El COVID-19 amenaza con convertir nuestra frágil democracia en una forma de gobernar que se parece menos al liberalismo que a su antepasado lejano: el despotismo ilustrado, conocido por el lema del absolutismo “todo para el pueblo pero sin el pueblo”. La intensificación del gobierno por decreto y los toques de queda; la debilidad de las oposiciones y los controles parlamentarios; el recurso permanente, si bien no siempre genuino, de los comités de expertos; y el lenguaje de la guerra y la necesidad urgente de unidad han dejado varados en el pasado a los derechos individuales y a la imprescindible participación de la ciudadanía, en mayúsculas, en la toma de decisiones.

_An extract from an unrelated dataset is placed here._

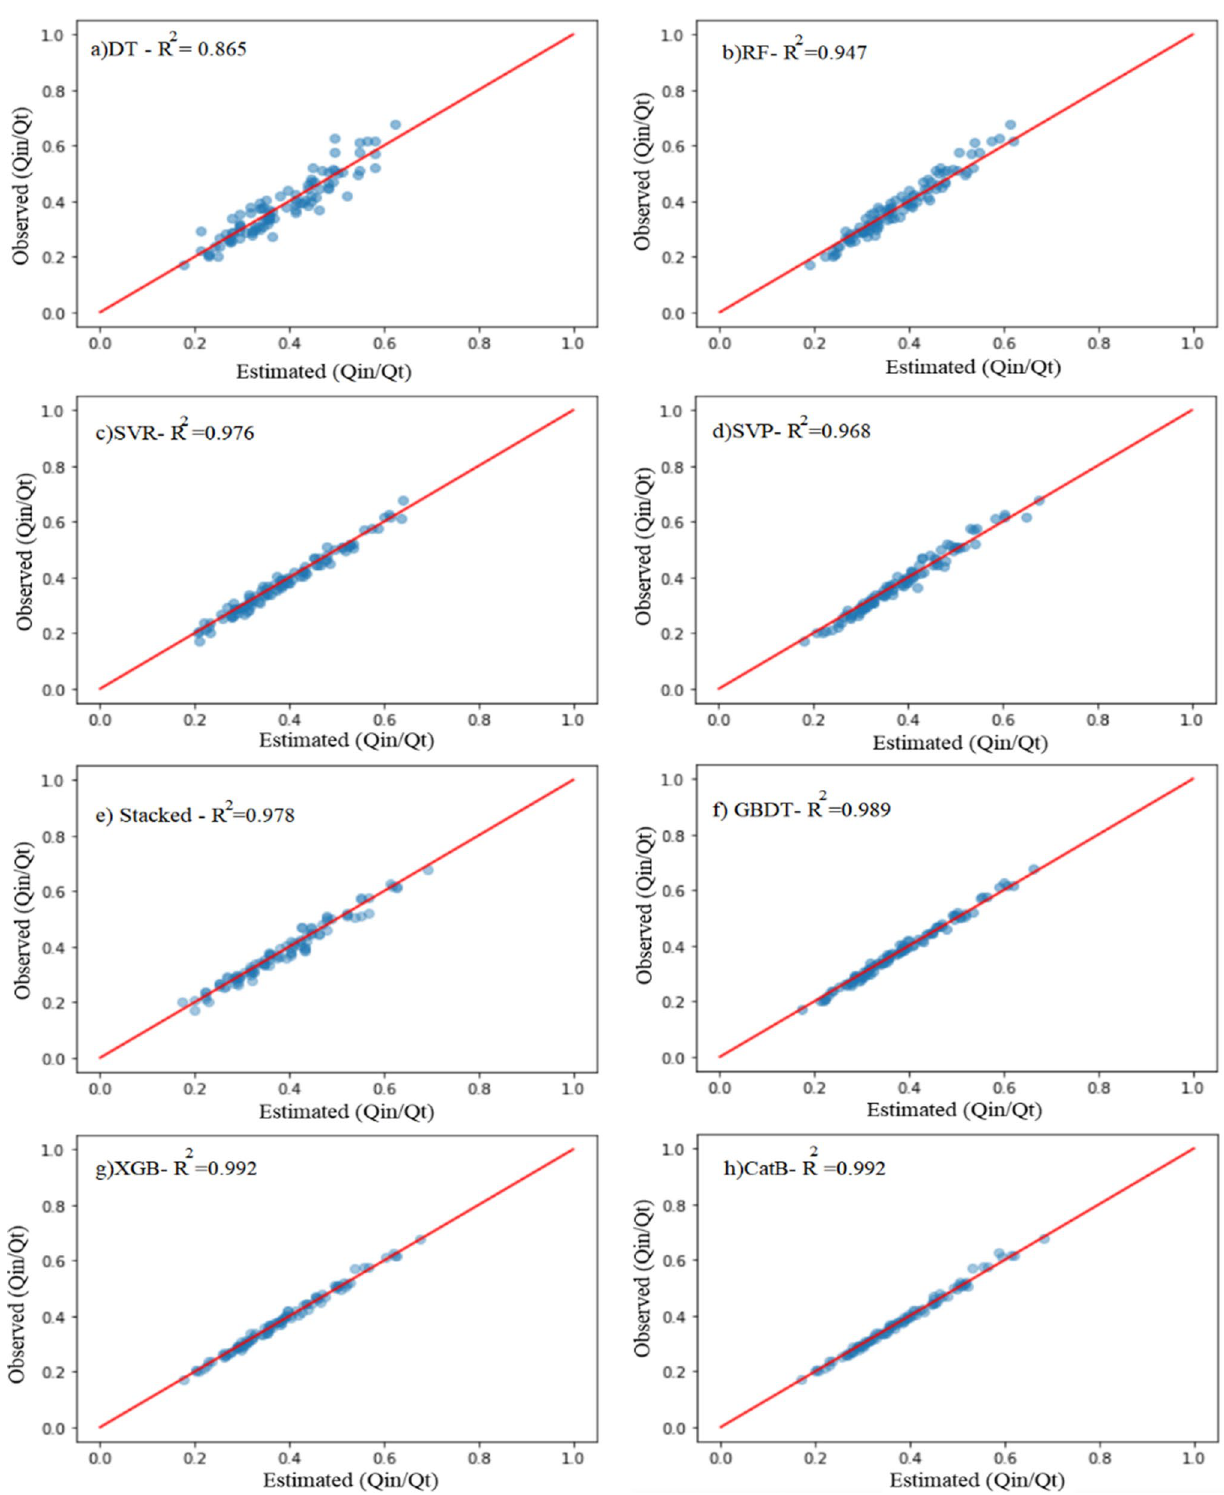
Fig. 12 Scatter plot of observed vs estimated values of Q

Hoy no se puede hablar de autoritarismo, pues no parece elegante y adecuado a la presencia de reglas institucionales de fundamento liberal, pero los regímenes con esta inspiración empiezan a oler y moverse como tal.
La pandemia viral acelera la globalización. Si bien Esta fue históricamente impuesta por élites económicas y políticas, quienes vieron oportunidades de crecimiento y progreso propio en la misma, en sus primeras etapas fue un fenómeno más bien impersonal, un tanto abstracto y abstruso, que circulaba en los medios como un término desarraigado de la vida cotidiana.
El tsunami tecnológico que vendría después, a comienzos de nuestro siglo, como desbordante progreso de las comunicaciones online, permitió un acercamiento más intenso y personal, facilitando y fomentando el acceso a información sin límites, un mundo en la web cuyo atractivo partió desde su constitución como un espacio fundamentalmente lúdico. La fase actual es un paso adelante (¿o atrás?), pues lo que se globaliza esta vez no son productos impersonales o conversaciones y juegos a la distancia, sino efectivamente seres de tamaño nanométrico que nadie reclamó y que en su presencia reivindican que Wuhan, Berlín, Nueva York, Moscú, Managua, Sidney y Santiago son barrios urbanos de la descomunal megaurbe de una nueva civilización planetaria.
El problema es que el pueblo de esta inmensa conurbación son las grandes corporaciones económicas y sus plutocráticos dirigentes, junto a los estados y sus elitistas gobiernos, con alguna presencia de tecnocracias propias de organismos internacionales generalmente también de selecta alcurnia posnobiliaria. Débiles ONGs, académicos apesadumbrados y políticamente enclenques, junto a protestantes a las puertas del paraíso del poder más grande nunca conocido son desbordados por la concentración económica y la violencia del lenguaje excluyente del conocimiento (interesado) y las policías antidisturbios al servicio del rey de turno.
En otras palabras, el pueblo moderno, revolucionario o no, compuesto por la diminuta presencia de ciudadanos anónimos y aisladamente insignificantes, desapareció anegado en una Atlántida democrática, ahora al parecer anticuada (acusada de soberanista, pro nacional), que costará reflotar.
¿Quizás es simplemente que se terminó la Modernidad? De los ciudadanos que decidían legítimamente sobre su vida y su orden colectivo, ideal heroico de las luchas románticas, liberales y socialistas, pasamos al individuo aparentemente egoísta y orientado al desorden que es retratado hoy, siempre a punto de desobedecer las órdenes del Nuevo Soberano, conjunto de gobiernos y corporaciones, hacedor del poder global, quien se atribuyó por su misma existencia el poder de decidir sobre nuestra vida y nuestra muerte.